Freel Peak Hike
Freel Peak is the tallest mountain in the Lake Tahoe Basin at 10,881′. It’s possible to do it in a day but there are quite a few camping opportunities in the area, as well as a few other peaks to bag while you’re there!
- Trailhead: Via Star Lake: end of High Meadow Trail Rd – Open in Google Maps.
Via Armstrong Pass: end of Fountain Place Rd – Open in Google Maps.
- Length: 14.2 miles round-trip via Armstrong Pass; 17.8 miles round-trip via Star Lake.
- Difficulty: Moderate to Difficult towards the end.
- Usage: Hikers, horses, and mountain bikes; vehicles on some sections. Free.
- Best Time for Photography: Lake Tahoe is best photographed from the summit in mid-day to get the deep blues; otherwise there are some spectacular sunrise and sunset opportunities!
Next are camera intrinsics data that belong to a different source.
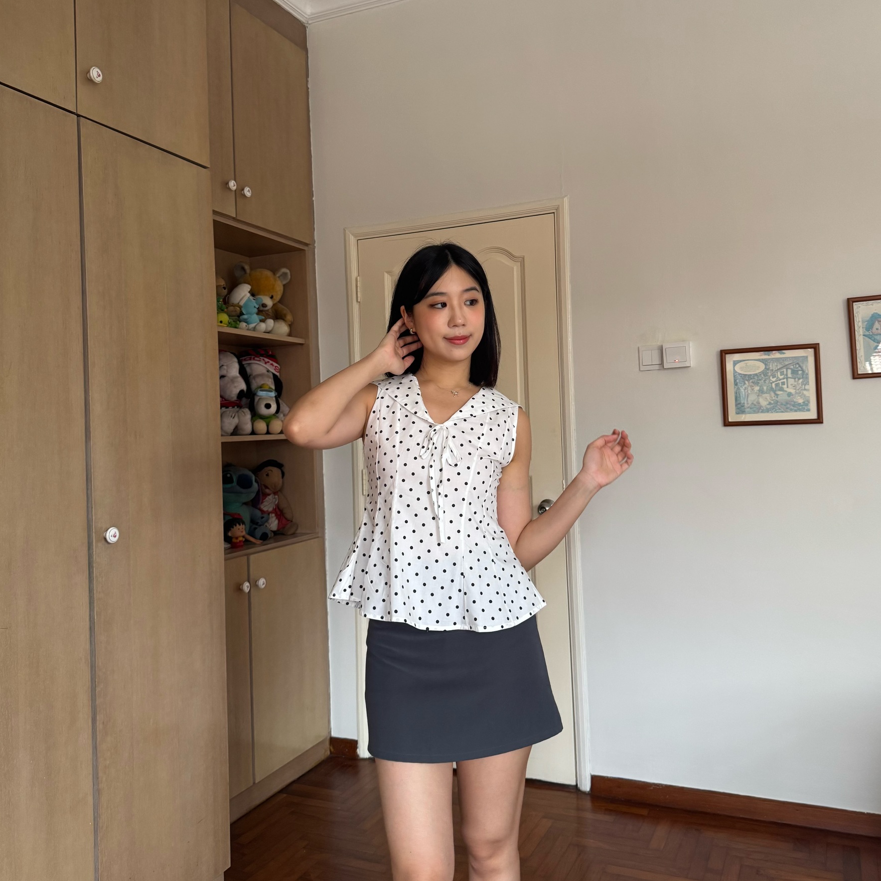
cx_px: 450
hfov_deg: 55.6
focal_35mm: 29
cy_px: 404
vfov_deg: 55.6
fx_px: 835
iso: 200
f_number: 1.78
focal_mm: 6.76
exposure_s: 1/101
- Trail Info Current: August 4, 2015
- Further Reading: 500 Miles of South Lake Tahoe Hikes
- Go back to Lake Tahoe Hikes map
There are two popular ways to get to the summit of Freel Peak. The first is via the High Meadows Trail and past Star Lake. The second is via Armstrong Pass from Fountain Place Road. You can also access Armstrong Pass via Willow Creek Road (FS Road 50) but the trailhead can be difficult to find from here and the road is rough in spots.
From Star Lake
The trailhead for the High Meadow Trail is at the end of High Meadow Trail Rd, off of Pioneer Trail Rd in South Lake Tahoe. Star Lake is a gorgeous spot to camp at and take a swim to cool off in hot summer months. From here you can summit three of Tahoe’s tallest mountains; Freel Peak (10,881′), Job’s Sister (10,823′), and Job’s Peak (10,633).
For more information on getting to Star Lake, see my Star Lake guide.
From Star Lake, you’ll take the Tahoe Rim Trail southwest for 2.2 miles. You’ll only climb about 500 feet in these two miles, so it’s a nice hike here. You’ll pass through forest with occasional views of Tahoe, then pass through clearings with great views of Job’s Sister and Freel Peak.
From Fountain Place Road
The other trailhead is at the end of Fountain Place Rd, also off of Pioneer Trail Rd but further south closer to Meyers. Take this road all the way to the gate at the end of the road and park there.
I have yet to take this trail, but it seems like the initial climb might be more gradual with less switchbacks. You’ll climb only 1,000′ in the first three miles to Armstrong Pass, and from there have another 3 miles to climb just over 1,000′ along the mountainside.
There are a few places to camp along this portion of the trail and a few water sources, but none like Star Lake!
Freel Peak Summit
Eventually you’ll get to an intersection with a sign directing you to Freel Peak one mile away. The climb from here is steep, about 1,300′ in one mile. The trail here has been recently improved with stone steps and switchbacks so that makes it slightly easier, and there’s nothing technical about it. You’ll have views of Tahoe most of the way behind Trimmer Peak.
The summit has traces of electrical equipment that used to grace the peak, but it’s since been removed. There’s just a very small area on the top with a low stone wall to hide behind on cold, windy days. Sign the trail register and enjoy the views!
If you’ve got some time, take the trail in the saddle between Freel Peak and Job’s Sister to summit the latter peak less than a mile away, and from there you can take another trail to Job’s Peak just over an additional mile.
Tips for the Freel Peak Hike
- It can get windy up at the top. Check the weather before you go. If South Lake Tahoe is seeing sustained winds of 10-15 miles an hour, you can bet it’ll be stronger and gusty up top.